Kadınların evlat olarak başladıkları hayatlarına eş, anne, kız kardeş, abla, hala, teyze ve büyük anne olarak devam ederken, aynı zamanda ev hanımı ve iş kadını olarak da hayatın her noktasına temas ettiklerini ve bu temas ile dünyayı daha yaşanılır kıldıklarını belirten Eşin; “Kadınlarımız hava, su, ekmek gibidir, onlarsız bir yaşam mümkün değildir” diyerek şunları söyledi:

“Kadınların biz erkeklerden farklı bir anatomide ve faklı bir ruh hali ile yaratıldığını, biz erkeklerden daha titiz ve duygusal olduklarını bilerek, onlara karşı daha hoşgörülü ve saygılı davranmamız durumunda, dünyanın herkes için daha yaşanılır bir hal alacağını bilmemiz gerekir.”

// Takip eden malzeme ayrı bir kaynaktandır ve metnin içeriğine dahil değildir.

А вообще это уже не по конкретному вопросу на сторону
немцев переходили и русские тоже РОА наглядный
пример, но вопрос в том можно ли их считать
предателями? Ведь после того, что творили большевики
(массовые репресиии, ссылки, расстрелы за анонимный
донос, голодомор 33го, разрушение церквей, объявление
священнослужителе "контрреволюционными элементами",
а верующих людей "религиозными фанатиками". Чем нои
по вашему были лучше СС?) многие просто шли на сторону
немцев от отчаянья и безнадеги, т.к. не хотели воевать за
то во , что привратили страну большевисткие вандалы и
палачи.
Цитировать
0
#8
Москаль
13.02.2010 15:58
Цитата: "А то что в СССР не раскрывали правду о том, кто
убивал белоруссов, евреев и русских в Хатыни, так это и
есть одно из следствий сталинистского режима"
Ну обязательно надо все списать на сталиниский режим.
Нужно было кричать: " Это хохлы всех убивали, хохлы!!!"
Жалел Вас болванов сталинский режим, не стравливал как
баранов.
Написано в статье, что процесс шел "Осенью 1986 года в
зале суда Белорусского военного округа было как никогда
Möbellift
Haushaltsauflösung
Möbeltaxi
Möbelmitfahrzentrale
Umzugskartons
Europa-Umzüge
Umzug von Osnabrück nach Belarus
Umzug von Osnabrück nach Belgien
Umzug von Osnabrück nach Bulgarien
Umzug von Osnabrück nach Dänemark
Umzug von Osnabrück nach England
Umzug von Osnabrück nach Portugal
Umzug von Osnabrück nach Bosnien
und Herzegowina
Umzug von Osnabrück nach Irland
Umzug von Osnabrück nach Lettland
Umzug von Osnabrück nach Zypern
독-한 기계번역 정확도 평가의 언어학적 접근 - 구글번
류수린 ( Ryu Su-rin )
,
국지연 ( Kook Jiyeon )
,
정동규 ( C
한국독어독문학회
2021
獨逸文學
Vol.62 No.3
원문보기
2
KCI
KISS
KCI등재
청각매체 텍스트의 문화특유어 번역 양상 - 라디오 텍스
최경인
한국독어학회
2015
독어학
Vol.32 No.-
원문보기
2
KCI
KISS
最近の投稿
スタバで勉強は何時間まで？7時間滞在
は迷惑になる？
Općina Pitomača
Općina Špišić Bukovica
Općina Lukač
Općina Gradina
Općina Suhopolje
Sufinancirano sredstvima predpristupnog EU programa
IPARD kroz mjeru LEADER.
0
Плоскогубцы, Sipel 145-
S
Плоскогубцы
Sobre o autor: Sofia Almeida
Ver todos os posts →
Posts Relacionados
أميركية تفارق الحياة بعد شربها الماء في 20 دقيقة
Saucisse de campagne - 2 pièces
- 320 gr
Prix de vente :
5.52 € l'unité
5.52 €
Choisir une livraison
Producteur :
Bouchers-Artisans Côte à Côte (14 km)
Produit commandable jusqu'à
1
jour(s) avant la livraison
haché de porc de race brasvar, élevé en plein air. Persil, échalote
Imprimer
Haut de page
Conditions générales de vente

En büyük emekçi kadınların ise anneler olduğunu ifade eden Eşin; mutlu anneler mutlu toplumların hazırlayıcısıdır. Bir çocuğu doğurup büyütmek için harcanan emeğin karşılığı olmadığını dile getiren Eşin, Peygamber Efendimizin “Cennet annelerin ayaklarının altındadır.” sözünün kadınların toplumdaki konumlarını en üst seviyeye çıkardığını belirtti.